**EXERCISES**
• A. Return the passage of the text on Mousam River dam removal starting at "Dam removal will also" and ending at "beaches and wetlands.", copied word for word.
• B. Take the text on Mousam River dam removal further, picking up after its last sentence.

**PROVIDED TEXT**
Dam removal will not be an environmental catastrophe

The health of the Mousam River ecosystem has been substantially harmed by dams and their impoundments.

 

Dams have transformed a natural river system that existed for millennia into an unnatural, less resilient, and less healthy series of artificial impoundments. The basic physical, chemical, and biological processes of the river have been altered. Neither the native biological communities that reside in rivers nor those that reside in lakes are well adapted for these conditions.

Everything that lives in the impoundment or in adjacent riparian areas – from the plants and aquatic insect communities at the bottom of the food chain to the birds of prey and fur-bearing mammals at the top – reflect these impaired conditions. The result is a more simple, less species rich environment. Add in that the dams and impoundments negatively impact water quality by lowering oxygen levels, increasing temperature, and completely disrupting natural sediment and nutrient transfer processes, and you have a broken ecosystem that was once seamlessly connected headwater streams with the ocean.

 

Dam removal will lead to improvements in water quality, revitalized runs of several sea-run fish species – alewives, blueback herring, American shad, and American eel – and restoration of dozens of acres of high-quality wildlife habitat along the river.

 

Dam removal will also restore natural physical processes – the movement of nutrients, sediment, and wood – that create complex in-water habitat, drive productivity, and sustain beaches and wetlands.

**EXCERPTED DATA**
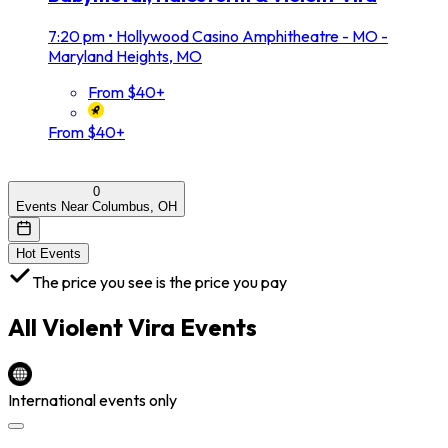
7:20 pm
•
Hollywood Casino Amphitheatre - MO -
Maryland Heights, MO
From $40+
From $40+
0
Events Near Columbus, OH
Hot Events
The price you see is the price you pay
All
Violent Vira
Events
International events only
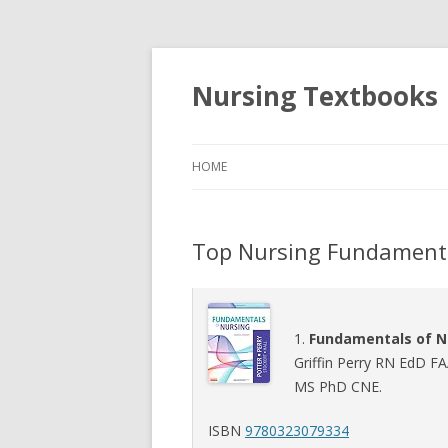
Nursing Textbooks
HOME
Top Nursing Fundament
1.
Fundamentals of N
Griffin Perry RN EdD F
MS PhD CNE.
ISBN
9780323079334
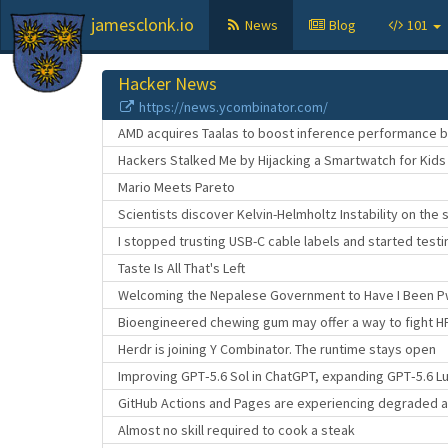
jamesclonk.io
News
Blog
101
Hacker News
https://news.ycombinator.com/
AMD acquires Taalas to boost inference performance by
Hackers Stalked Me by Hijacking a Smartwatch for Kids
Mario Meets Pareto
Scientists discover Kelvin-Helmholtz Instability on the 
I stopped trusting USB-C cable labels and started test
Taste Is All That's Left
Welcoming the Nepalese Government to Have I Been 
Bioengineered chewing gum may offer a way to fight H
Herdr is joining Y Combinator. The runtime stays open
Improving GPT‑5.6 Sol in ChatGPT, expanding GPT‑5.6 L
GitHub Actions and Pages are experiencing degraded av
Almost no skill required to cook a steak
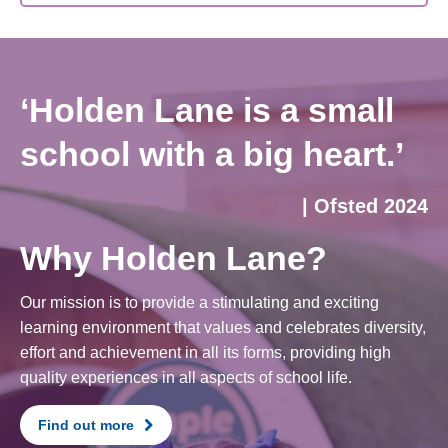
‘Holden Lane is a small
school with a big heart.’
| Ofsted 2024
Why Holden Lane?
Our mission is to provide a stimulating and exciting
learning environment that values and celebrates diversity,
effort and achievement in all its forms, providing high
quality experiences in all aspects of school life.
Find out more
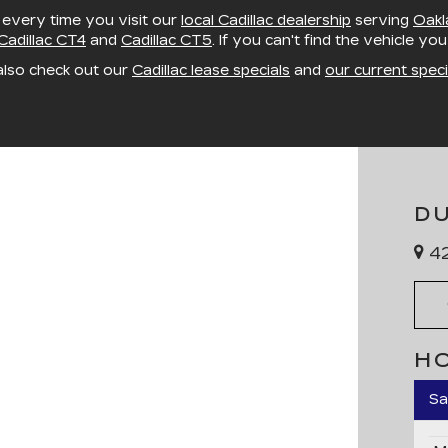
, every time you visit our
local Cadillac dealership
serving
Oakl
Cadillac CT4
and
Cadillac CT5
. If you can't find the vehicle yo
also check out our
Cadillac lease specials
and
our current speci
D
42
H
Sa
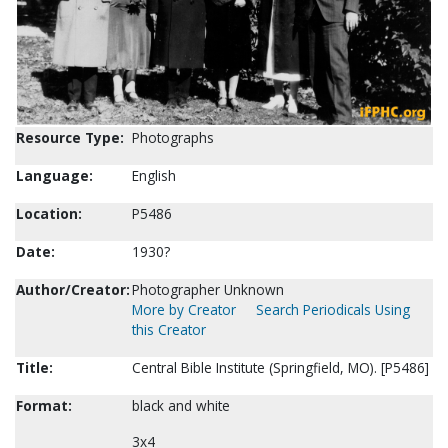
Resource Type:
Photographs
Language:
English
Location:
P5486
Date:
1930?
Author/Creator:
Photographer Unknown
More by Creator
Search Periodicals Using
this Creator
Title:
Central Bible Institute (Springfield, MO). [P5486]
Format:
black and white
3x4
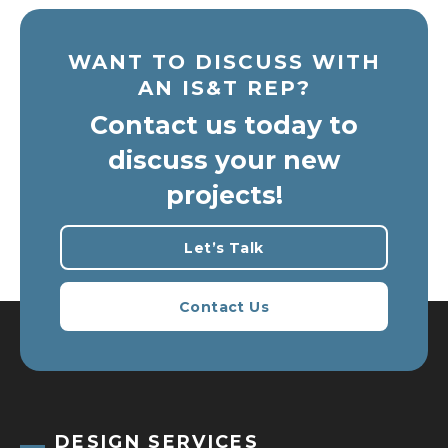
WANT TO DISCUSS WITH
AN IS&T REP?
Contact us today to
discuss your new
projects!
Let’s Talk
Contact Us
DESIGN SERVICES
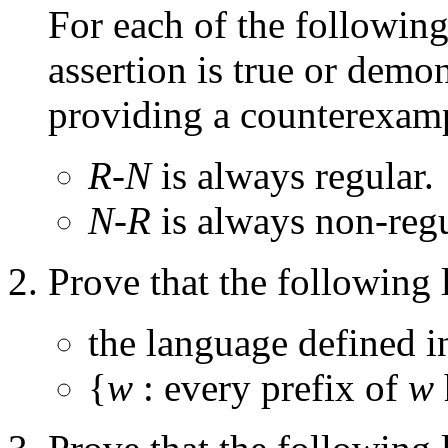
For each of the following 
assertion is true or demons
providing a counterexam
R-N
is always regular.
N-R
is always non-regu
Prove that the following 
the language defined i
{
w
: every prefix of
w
==
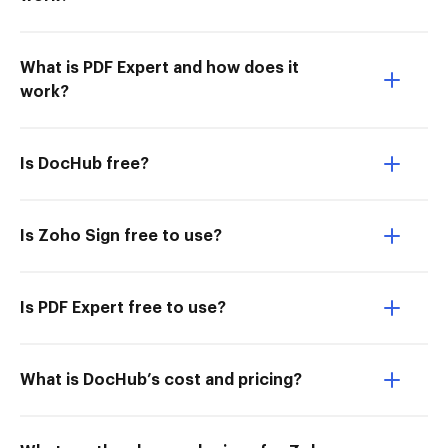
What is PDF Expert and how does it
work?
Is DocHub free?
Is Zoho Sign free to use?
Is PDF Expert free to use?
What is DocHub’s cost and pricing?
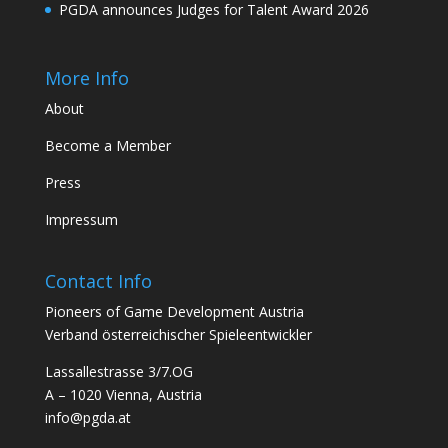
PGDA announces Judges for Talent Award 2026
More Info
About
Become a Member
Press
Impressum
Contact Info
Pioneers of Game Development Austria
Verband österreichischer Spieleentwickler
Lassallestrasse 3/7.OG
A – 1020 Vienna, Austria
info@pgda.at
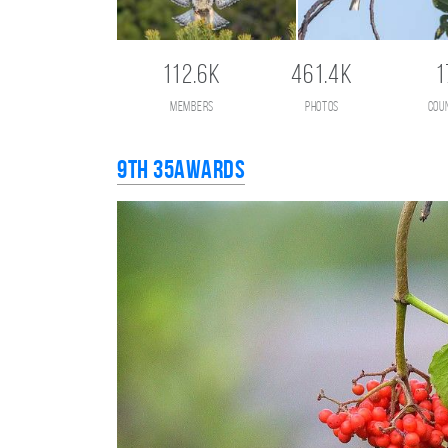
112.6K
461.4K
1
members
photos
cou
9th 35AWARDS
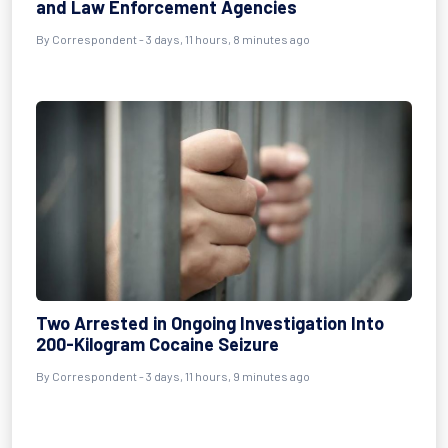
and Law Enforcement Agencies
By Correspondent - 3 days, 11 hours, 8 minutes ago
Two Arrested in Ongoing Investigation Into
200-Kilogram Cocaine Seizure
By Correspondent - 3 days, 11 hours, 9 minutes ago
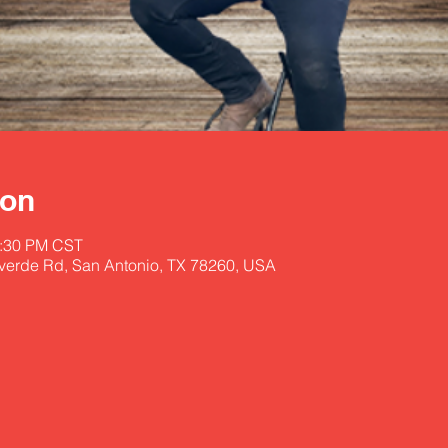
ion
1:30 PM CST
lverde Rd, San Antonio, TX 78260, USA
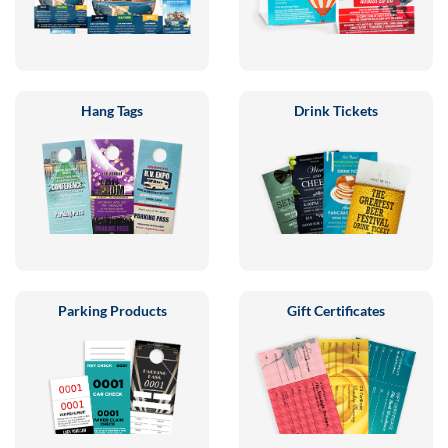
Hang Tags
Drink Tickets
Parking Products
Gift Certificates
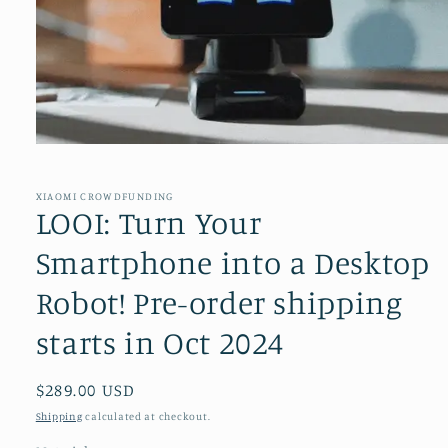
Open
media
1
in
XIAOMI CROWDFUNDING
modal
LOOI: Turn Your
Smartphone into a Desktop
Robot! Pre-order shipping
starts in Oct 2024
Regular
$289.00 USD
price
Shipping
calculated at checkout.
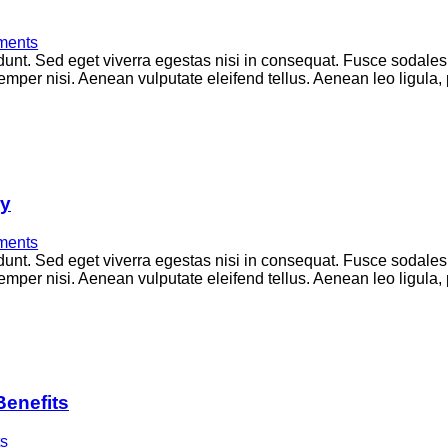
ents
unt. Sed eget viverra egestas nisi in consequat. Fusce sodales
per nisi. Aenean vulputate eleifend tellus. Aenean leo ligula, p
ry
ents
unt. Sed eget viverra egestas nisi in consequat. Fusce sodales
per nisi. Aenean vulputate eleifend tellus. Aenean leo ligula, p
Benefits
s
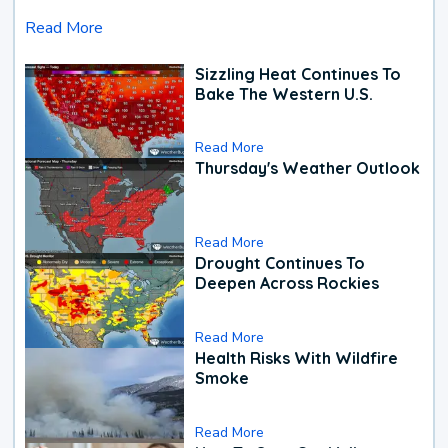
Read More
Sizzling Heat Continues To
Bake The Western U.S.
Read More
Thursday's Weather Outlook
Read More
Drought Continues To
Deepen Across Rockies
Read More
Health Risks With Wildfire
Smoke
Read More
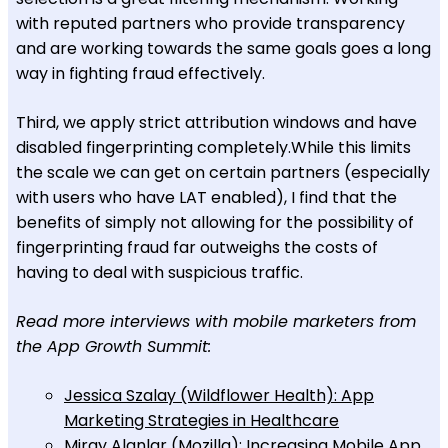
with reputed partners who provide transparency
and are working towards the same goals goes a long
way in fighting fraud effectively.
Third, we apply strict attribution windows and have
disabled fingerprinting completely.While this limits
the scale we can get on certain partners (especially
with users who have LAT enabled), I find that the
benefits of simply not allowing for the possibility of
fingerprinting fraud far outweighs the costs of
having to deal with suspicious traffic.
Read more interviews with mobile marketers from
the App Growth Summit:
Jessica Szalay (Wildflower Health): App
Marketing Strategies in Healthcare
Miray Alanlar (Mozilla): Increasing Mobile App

**TASK-BY-TASK ANSWERS**
• A.
Dam removal will also restore natural physical processes – the movement of nutrients, sediment, and wood – that create complex in-water habitat, drive productivity, and sustain beaches and wetlands.

• B.
Virtually all of the species that live in the Mousam and its adjacent riparian areas will benefit from restoring the natural river environment and the runs of sea-run fish that are currently blocked by the Kesslen Dam. Herons, eagles, osprey, mink, otter, brook trout and many other species will prosper and their populations will grow, not disappear.

 

The resurgence of river herring will also benefit all of the whales, seals, porpoises, sharks, sea birds, cod, haddock, tuna and all the other species in the Gulf of Maine that feed on them.

We have a once-in-a-generation opportunity to revitalize the Mousam River – for fish, birds, wildlife, and people! Please support KLPD as we move forward and let the Mousam River run free, from Old Falls to the sea!

The Mousam will become free-flowing and restore to it's natural state

 

Dam removal will restore the Mousam to its natural, free-flowing condition complete with rapids, riffles and runs, small falls, sandy beaches and large pools. Some sections of the river will be shallow and faster moving, others will be deeper and slower moving. Some of the restored sections of the river will be very similar to those areas that are currently free-flowing, like the stretch below the Kesslen Dam in downtown Kennebunk and the small stretches below the Old Falls Dam (below left) and the Twine Mill Dam (below right).

The photo above was taken from below Oak Bluff Drive in November 2015 with the Kesslen impoundment completely drawn-down. The river from Twine Mill to Kesslen Dam was able to paddled via kayak without interruption. Water depths ranged from about 15 inches to more than 4 feet.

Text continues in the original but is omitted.